GIVEN REQUEST: Render every line of the records below as a numbered list. Skip blank lines and leave out the pictures.

Collected data:

-------

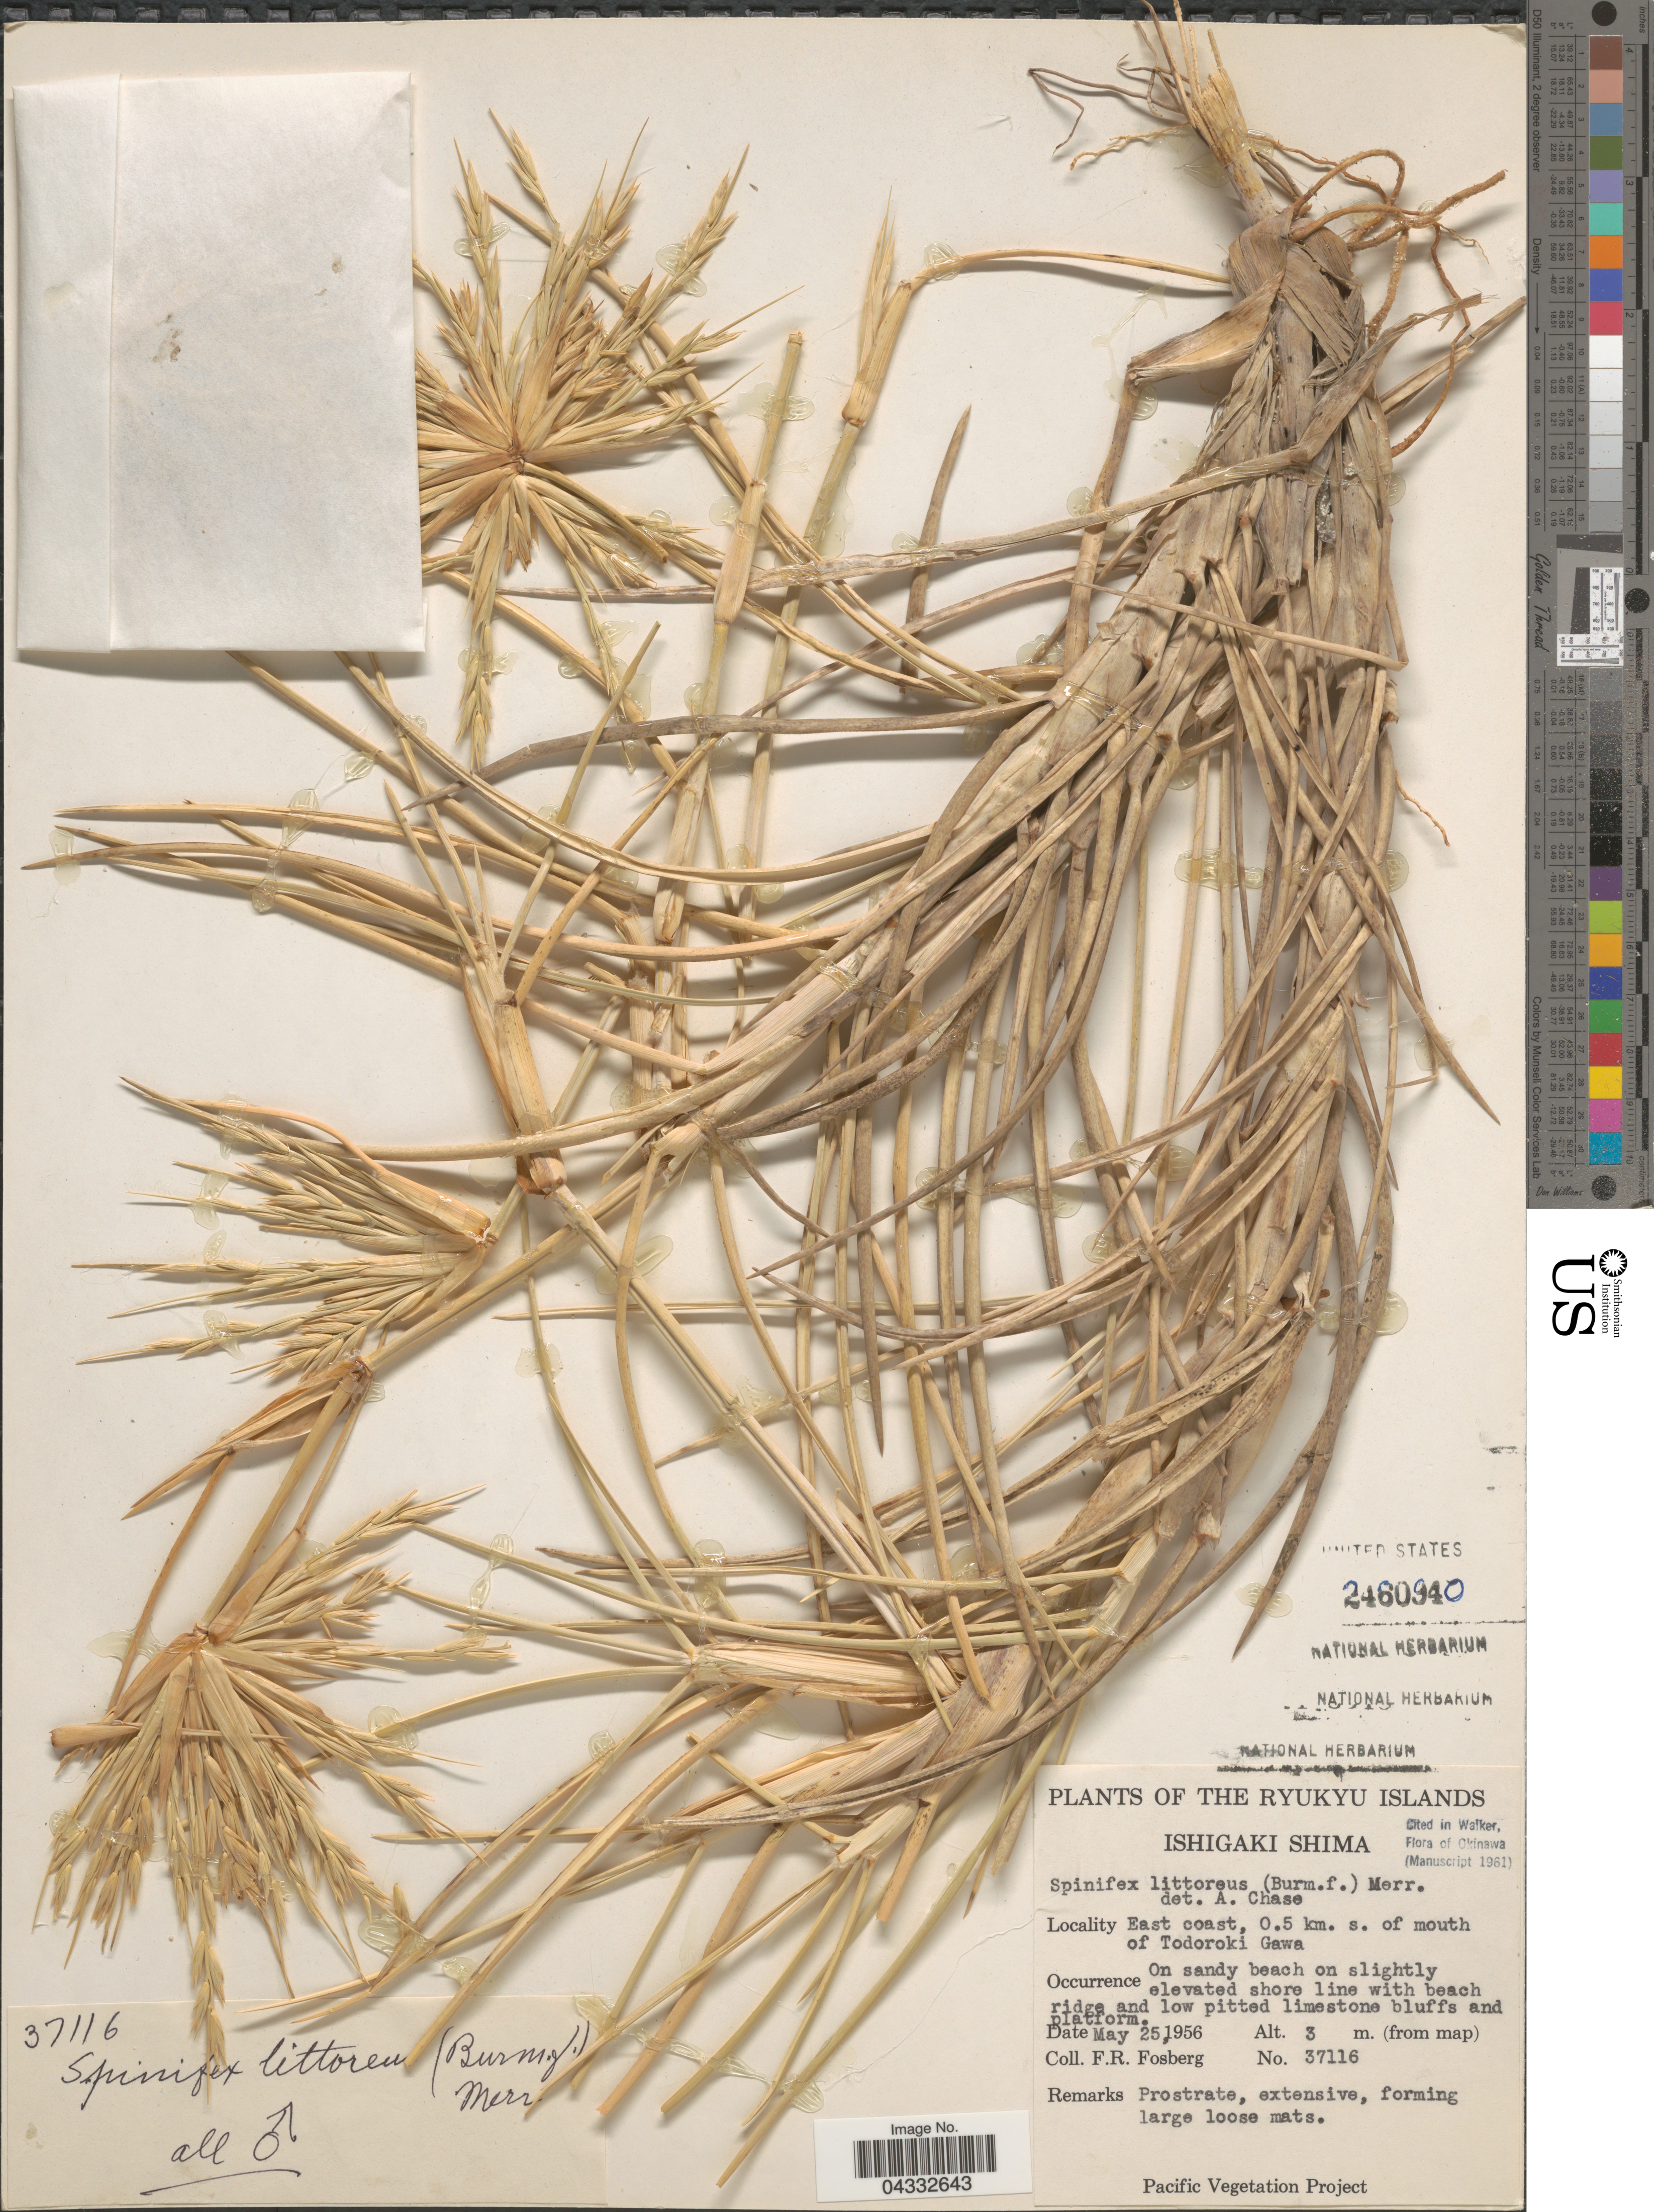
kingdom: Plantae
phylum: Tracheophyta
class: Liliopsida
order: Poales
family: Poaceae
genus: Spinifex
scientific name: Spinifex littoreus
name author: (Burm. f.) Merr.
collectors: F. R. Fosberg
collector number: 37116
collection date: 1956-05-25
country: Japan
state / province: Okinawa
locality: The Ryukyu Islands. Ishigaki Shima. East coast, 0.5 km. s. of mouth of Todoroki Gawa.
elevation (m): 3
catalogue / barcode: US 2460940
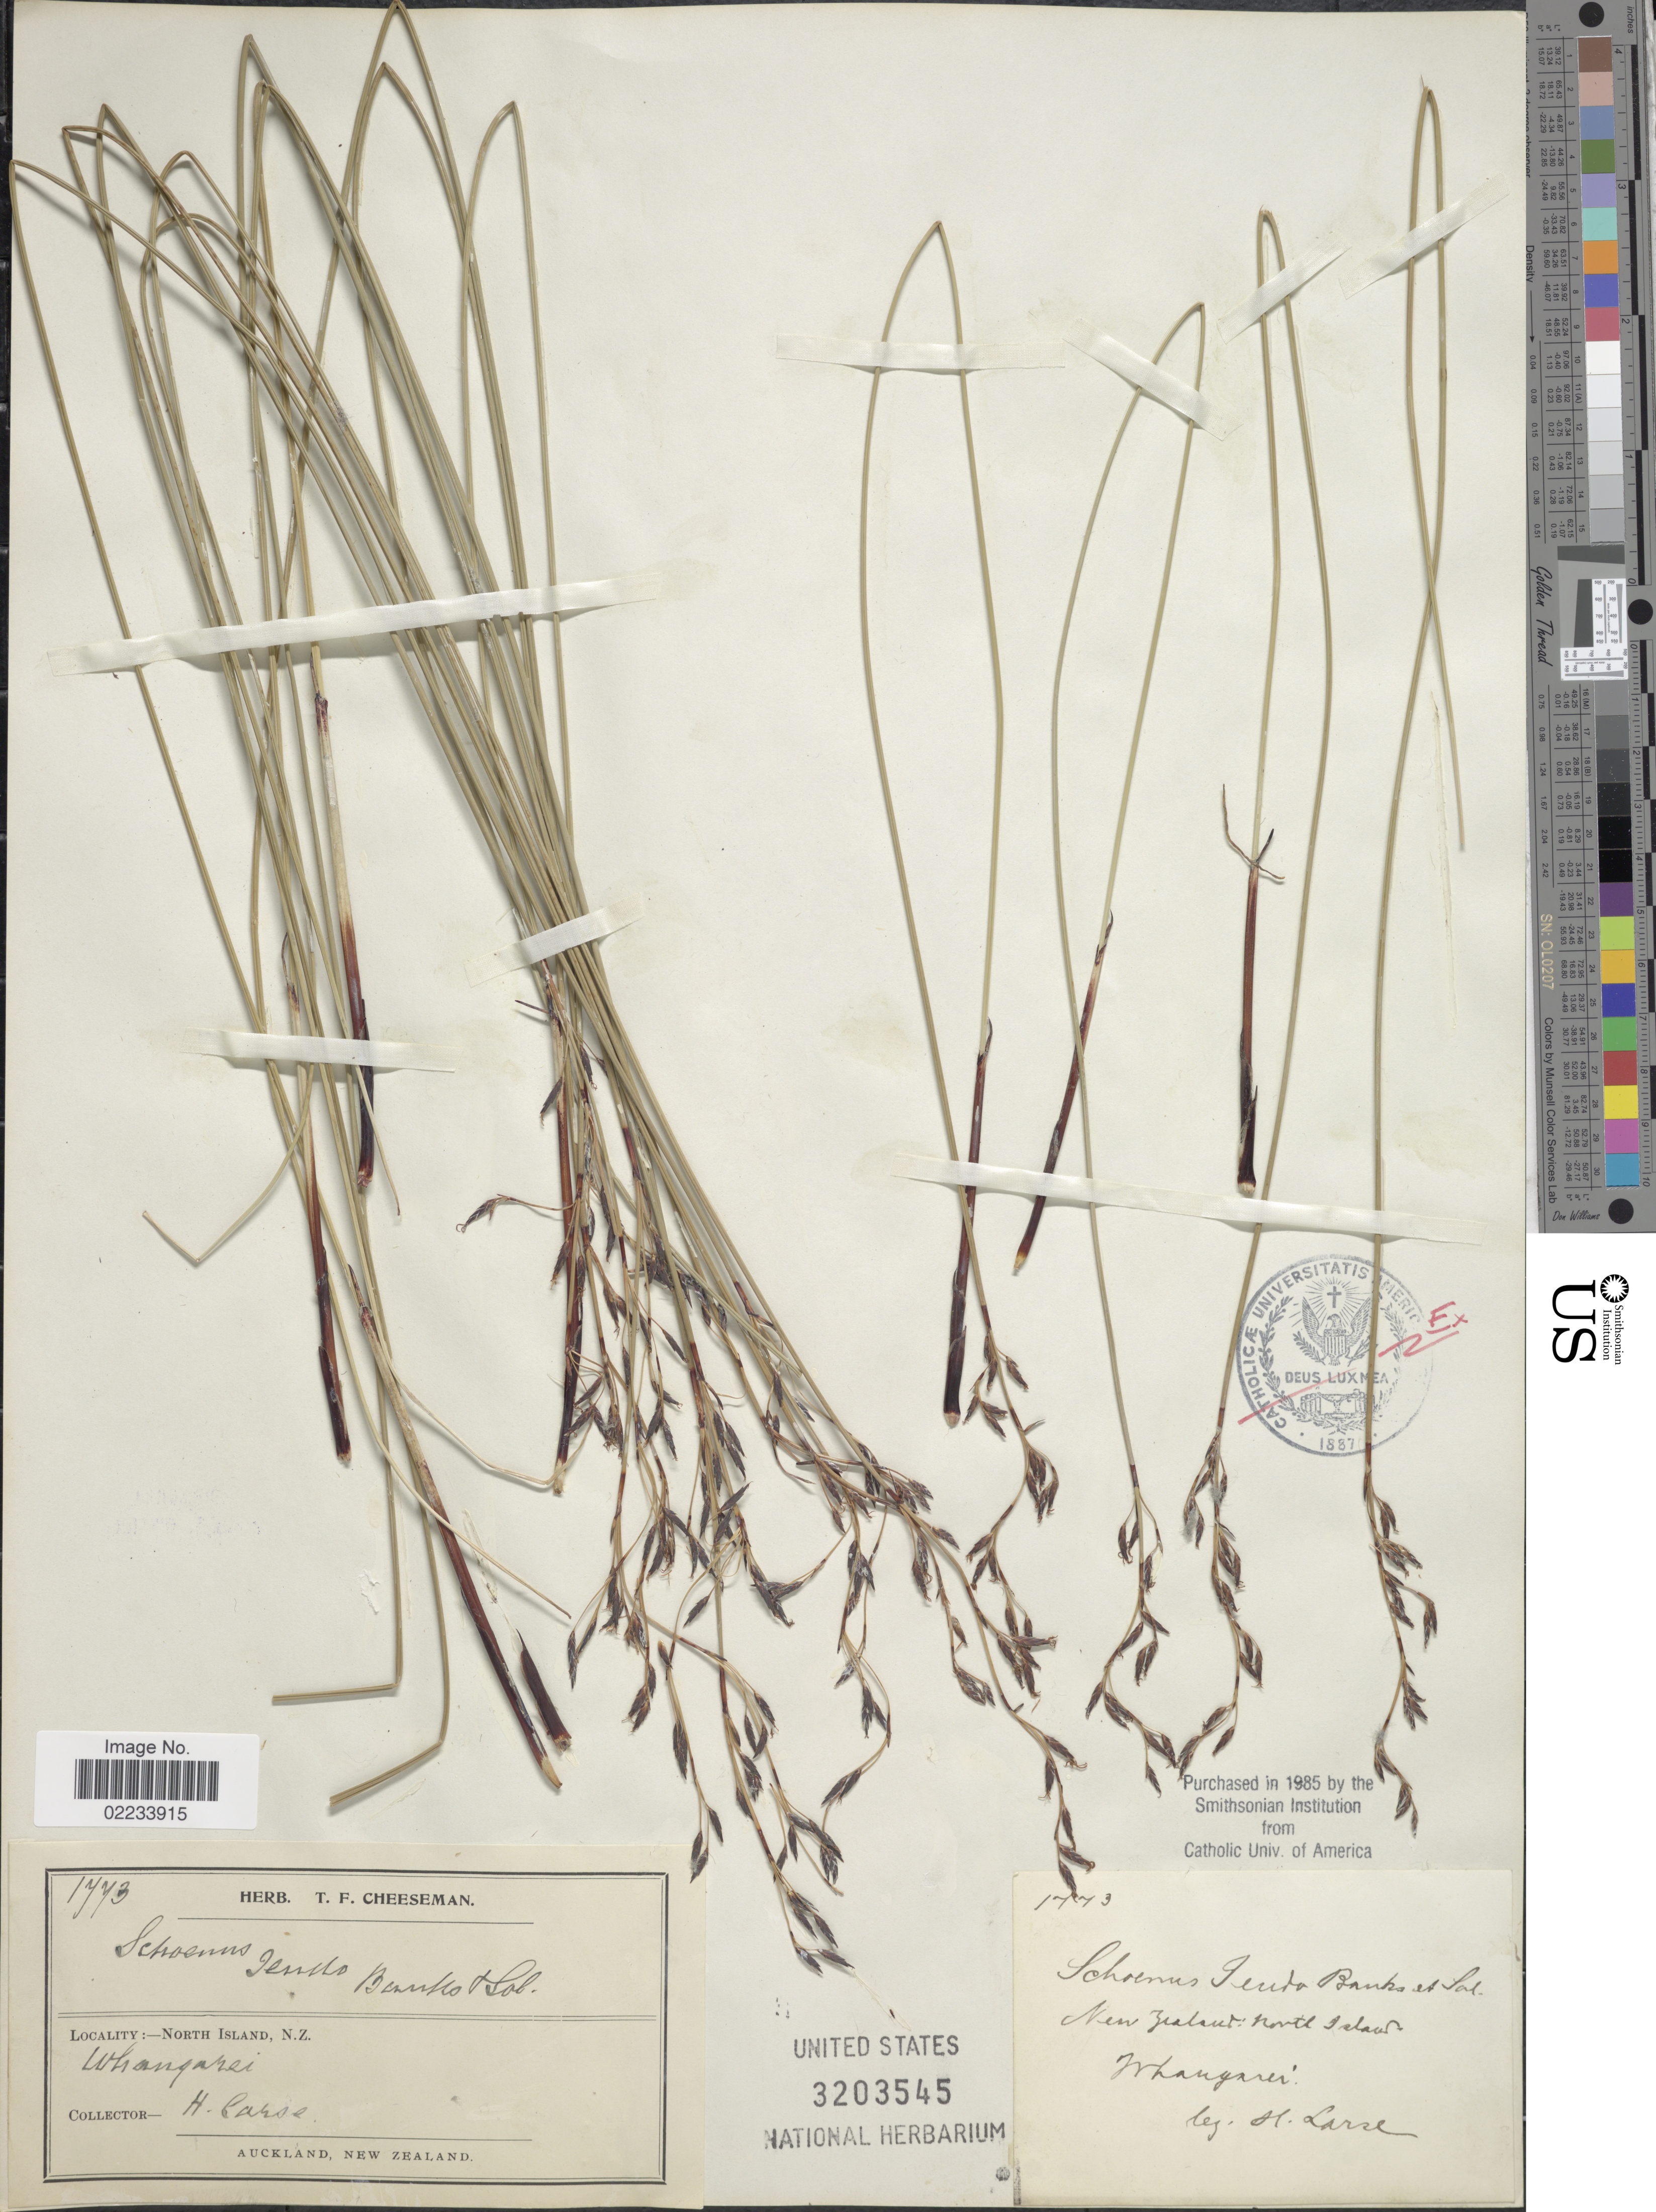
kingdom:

-------

REPLY TO THE TASK:
1. kingdom: Plantae
2. phylum: Tracheophyta
3. class: Liliopsida
4. order: Poales
5. family: Poaceae
6. genus: Spinifex
7. scientific name: Spinifex littoreus
8. name author: (Burm. f.) Merr.
9. collectors: F. R. Fosberg
10. collector number: 37116
11. collection date: 1956-05-25
12. country: Japan
13. state / province: Okinawa
14. locality: The Ryukyu Islands. Ishigaki Shima. East coast, 0.5 km. s. of mouth of Todoroki Gawa.
15. elevation (m): 3
16. catalogue / barcode: US 2460940
17. kingdom:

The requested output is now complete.